Fecha: 26 de Mayo de 2020

Tribunal: AP - Madrid

Ponente: VIÑUELAS ORTEGA, ADELA

Nº de sentencia: 177/2020

Núm. Cendoj: 28079370012020100156

Núm. Ecli: ES:APM:2020:3796

Núm. Roj: SAP M 3796/2020


Encabezamiento


Sección nº 01 de la Audiencia Provincial de Madrid
C/ de Santiago de Compostela, 96 , Planta 4 - 28035
Teléfono: 914934435,914934730/553
Fax: 914934551
MMG236
37050100
N.I.G.: 28.079.00.1-2019/0006879
Apelación Juicio sobre delitos leves 287/2020
Origen:Juzgado de Instrucción nº 24 de Madrid
Juicio sobre delitos leves 155/2019
Apelante: D./Dña. Celia
Letrado D./Dña. MARINA TERESA RODRIGUEZ DE LIEBANA ESPINOSA
Apelado: D./Dña. MINISTERIO FISCAL
SENTENCIA Nº 177/2020
ILMOS. SRES.
D./Dña. ADELA VIÑUELAS ORTEGA
En Madrid, a veintiséis de mayo de dos mil veinte .
AUDIENCIA PROVINCIAL DE MADRID
SECCION PRIMERA
Rollo de apelación número 287/2020
Juicio por Delito Leve número 155/2019
Juzgado de Instrucción número 24 de Madrid
La Ilma. Sra. Doña Adela Viñuelas Ortega, Magistrada de esta Audiencia Provincial, Sección Primera, actuando
como Tribunal Unipersonal, ha pronunciado la siguiente
SENTENCIA
En Madrid, a
En el presente recurso de apelación del Juicio por delito leve han sido partes como apelante Doña Celia y el
Ministerio Fiscal como apelado.

Antecedentes


PRIMERO. - En el indicado juicio por delito leve se dictó sentencia con fecha 1 de diciembre de 2019 con los hechos probados y fallo que se dan por reproducidos.

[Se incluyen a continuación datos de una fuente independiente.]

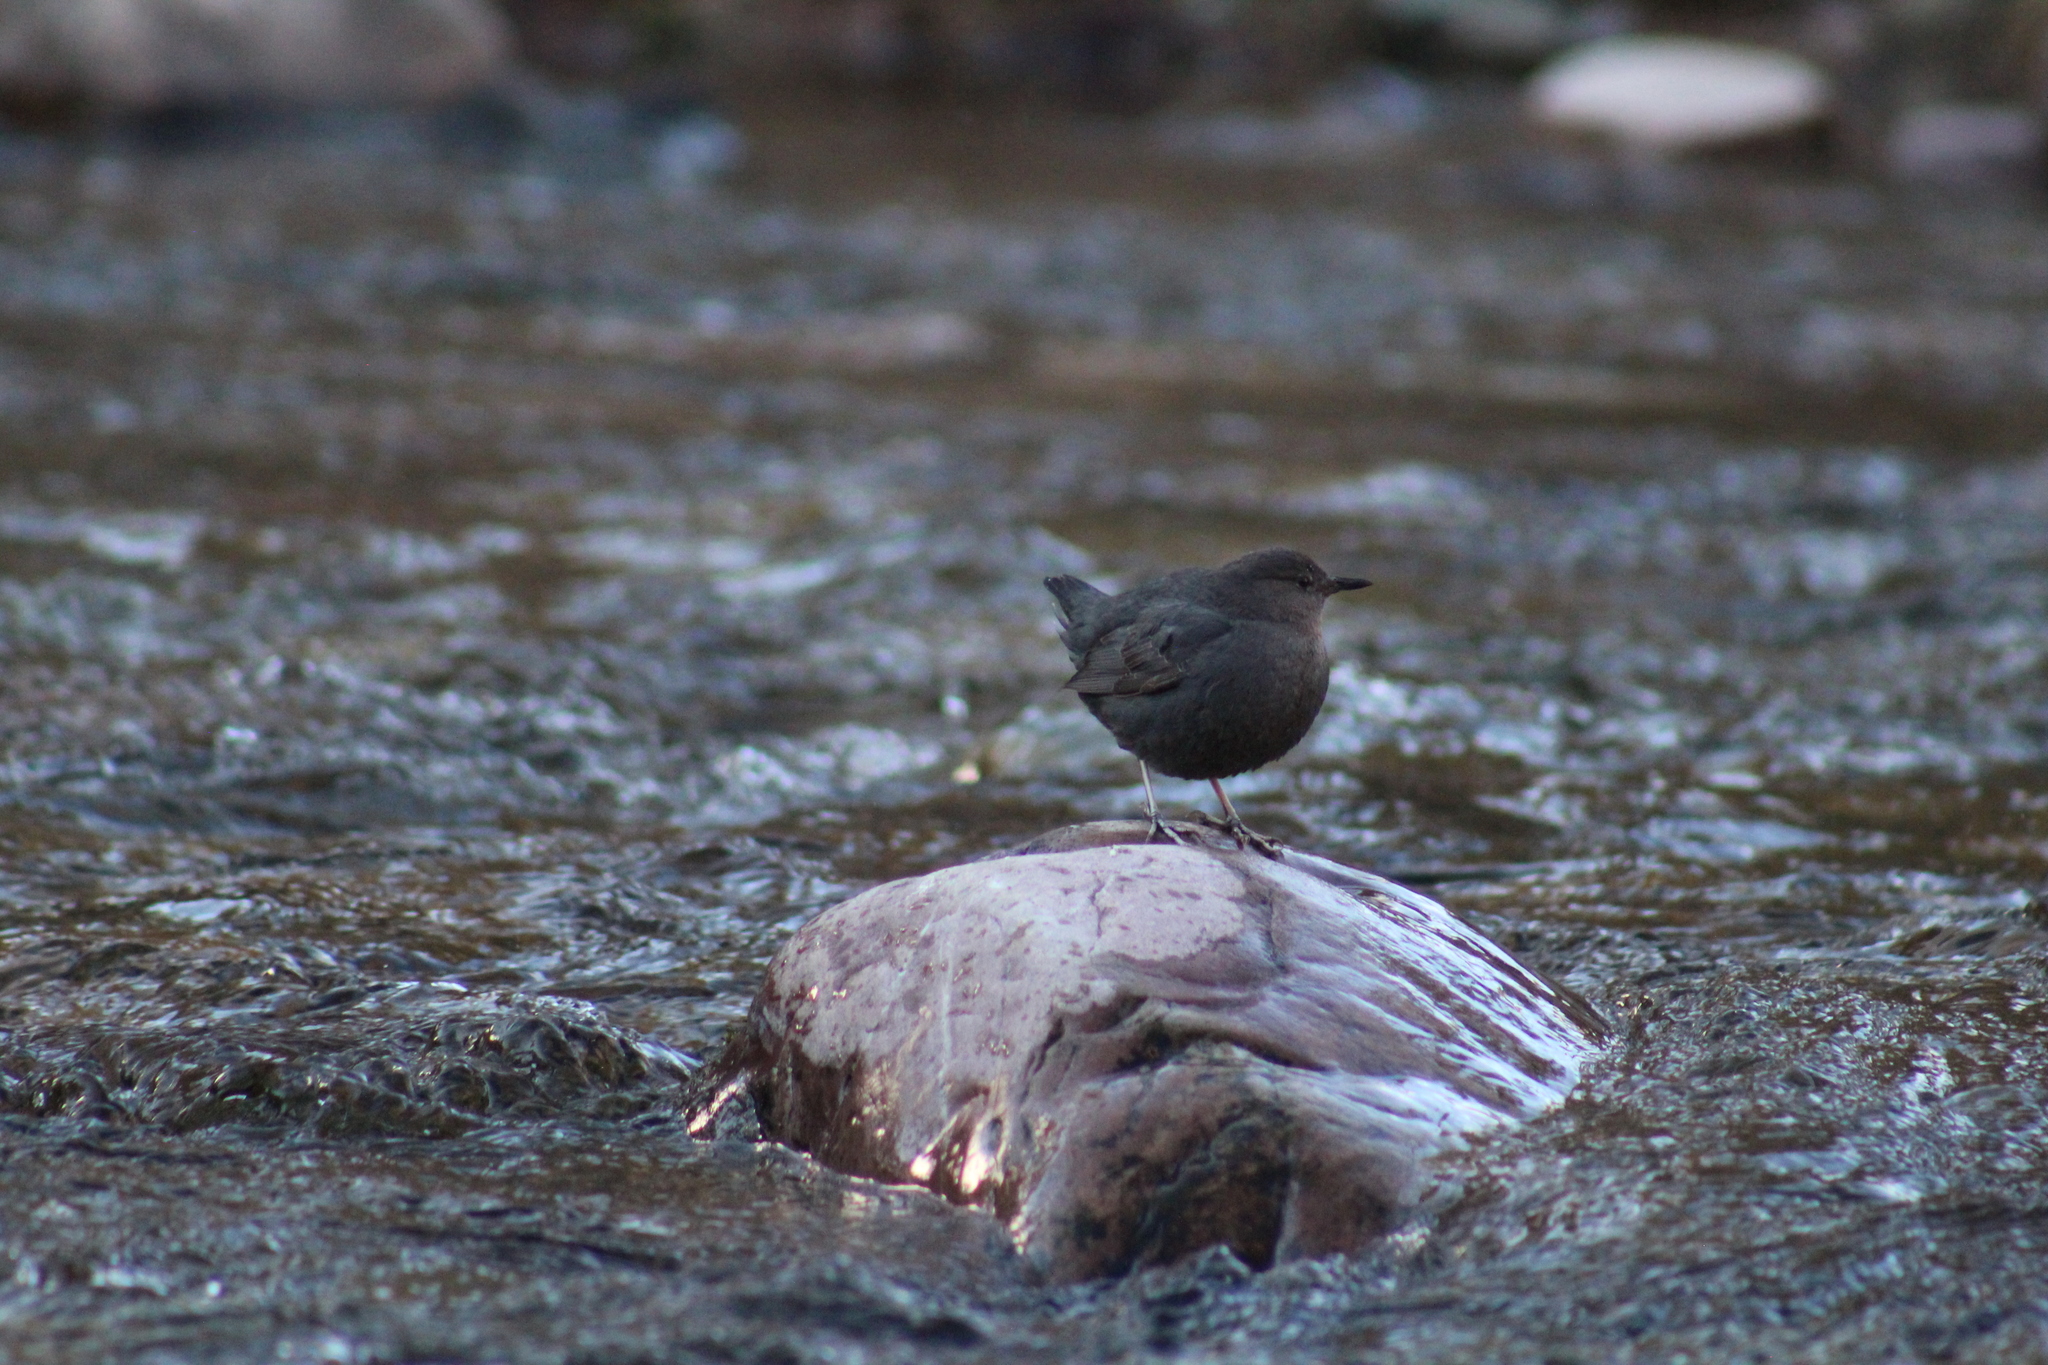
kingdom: Animalia
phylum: Chordata
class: Aves
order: Passeriformes
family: Cinclidae
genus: Cinclus
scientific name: Cinclus mexicanus
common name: American dipper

SEGUNDO. - Contra dicha sentencia se ha interpuesto el recurso de apelación anteriormente identificado que han sido admitido a trámite, dándose traslado al Ministerio Fiscal, quien lo ha impugnado, tras lo que se han remitido las actuaciones a esta Sección, sin que se haya considerado necesaria la celebración de vista.

HECHOS PROBADOS UNICO. - Se dan por reproducidos los expresados en la sentencia recurrida que se aceptan en su integridad.

Fundamentos


PRIMERO. - En el presente caso la parte recurrente impugna la sentencia al considerar que ha incurrido en una infracción del principio acusatorio al imponer una pena no solicitada ni por el Ministerio Fiscal ni por la Acusación Particular.

Respecto a lo indicado señalar que las penas en los delitos leves pueden imponerse en la extensión que considere al juzgador/a, tal y como se recoge en el art. 66-2 del C.P , según su prudente arbitrio, y por tanto, a diferencia de lo que ocurre en el resto de los procedimientos en los que está vinculado por las acusaciones en los términos señalado por la parte recurrente, no ocurre así en los juicios por delito leve en los que en numerosas ocasiones las partes asisten sin la asistencia de Letrado y el Ministerio Fiscal o bien solicita la absolución como en este caso, o no es preceptiva su actuación, correspondiendo al órgano enjuiciador imponer la pena que corresponda a la conducta enjuiciada e incluso su calificación jurídica de oficio. Lo decisivo en lo relativo al principio acusatorio como ha señalado el Tribunal Constitucional en STC 29.10.1986 es la 'identidad del hecho punible de forma que el hecho debatido en juicio, señalado por la acusación y declarado probado, constituya supuesto fáctico de la calificación de la sentencia. 'Y la STC 10.12.1986 afirma que la acción sea identificada: 'subjetivamente' por la persona del acusado y objetivamente por el hecho sobre el que recae la acusación.' Ello ha sido así en este caso y por ello tal motivo se desestima.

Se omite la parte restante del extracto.